Stored records:
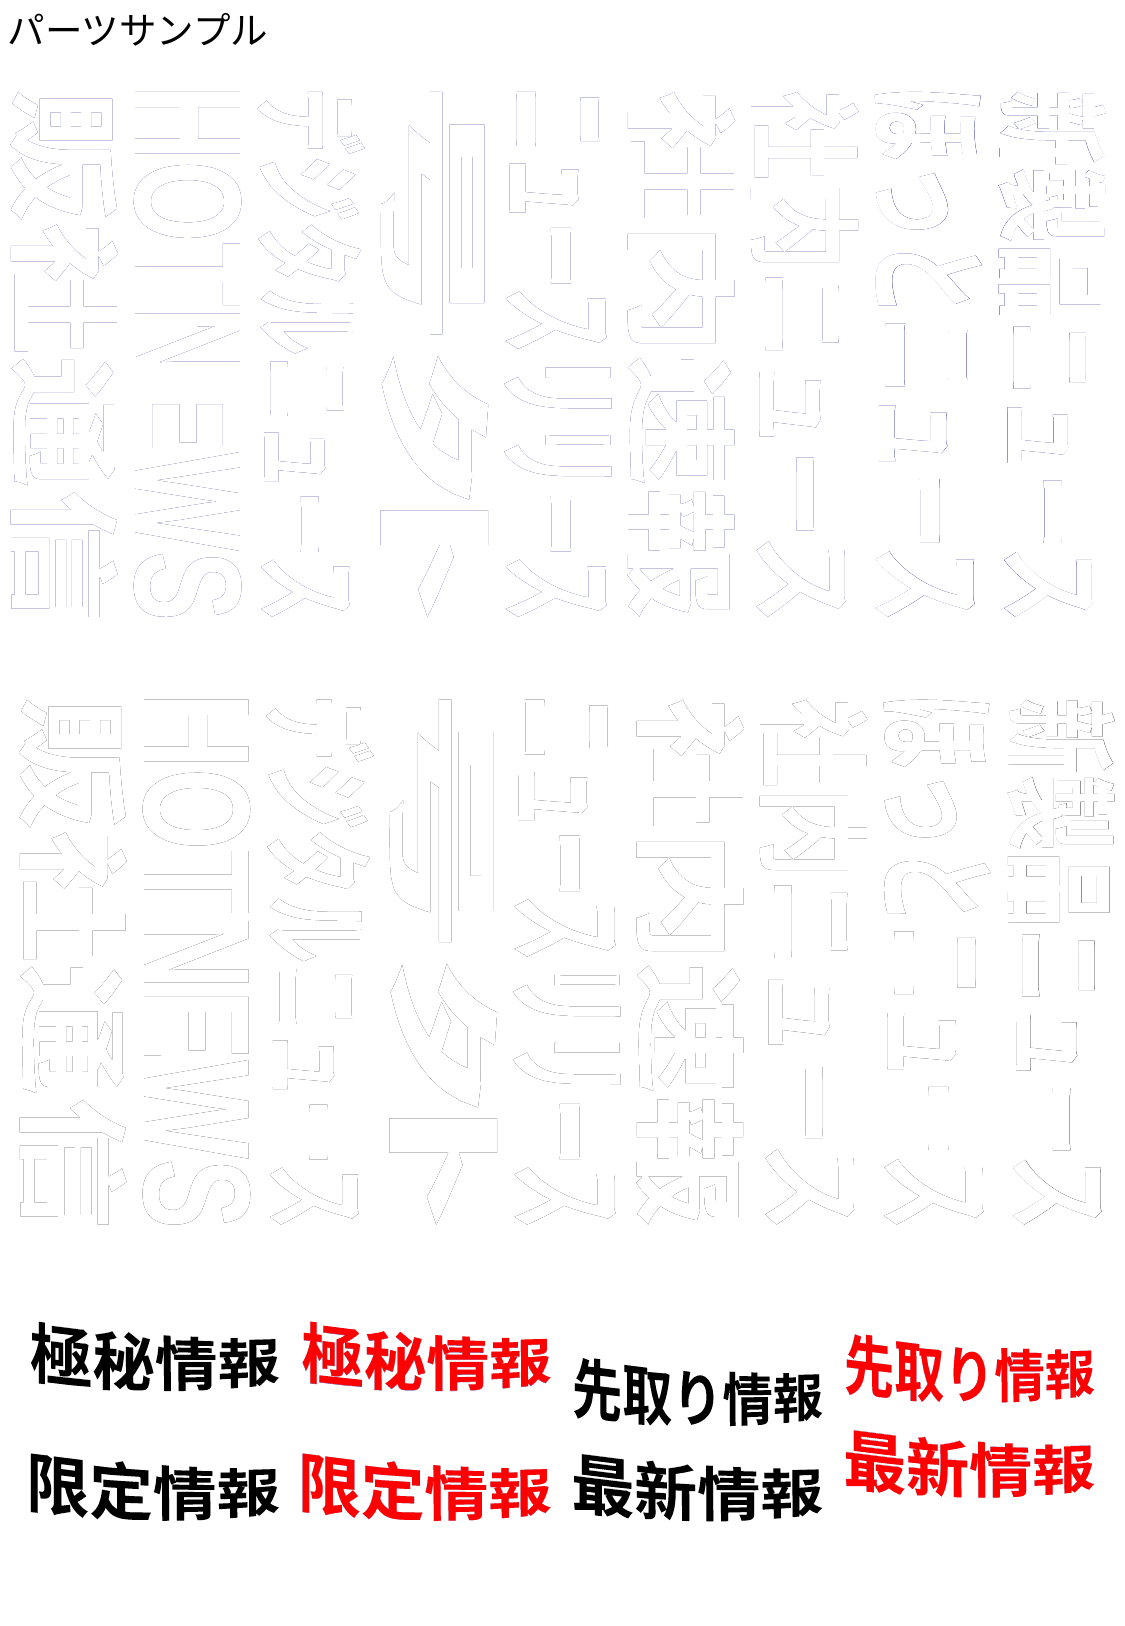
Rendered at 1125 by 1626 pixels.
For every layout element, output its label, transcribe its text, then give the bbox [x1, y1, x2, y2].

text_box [389, 699, 498, 1225]
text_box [18, 699, 127, 1225]
text_box パーツサンプル [0, 0, 284, 60]
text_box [574, 1450, 823, 1522]
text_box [574, 1355, 823, 1427]
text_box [1006, 699, 1115, 1225]
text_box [133, 91, 242, 617]
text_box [636, 699, 744, 1225]
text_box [503, 91, 612, 617]
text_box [845, 1426, 1095, 1498]
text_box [874, 91, 983, 617]
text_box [750, 91, 859, 617]
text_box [10, 91, 118, 617]
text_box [882, 699, 991, 1225]
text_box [997, 91, 1106, 617]
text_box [302, 1450, 551, 1522]
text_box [30, 1450, 280, 1522]
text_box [256, 91, 365, 617]
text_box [845, 1332, 1095, 1404]
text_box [265, 699, 374, 1225]
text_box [142, 699, 251, 1225]
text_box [759, 699, 868, 1225]
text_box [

PROBLEM:
Every line from the one containing "text_box [10, 91, 118, 617]" to the close of the records must be reproduced exactly. Include both ends and nothing more.

WRITTEN REPLY:
text_box [10, 91, 118, 617]
text_box [882, 699, 991, 1225]
text_box [997, 91, 1106, 617]
text_box [302, 1450, 551, 1522]
text_box [30, 1450, 280, 1522]
text_box [256, 91, 365, 617]
text_box [845, 1332, 1095, 1404]
text_box [265, 699, 374, 1225]
text_box [142, 699, 251, 1225]
text_box [759, 699, 868, 1225]
text_box [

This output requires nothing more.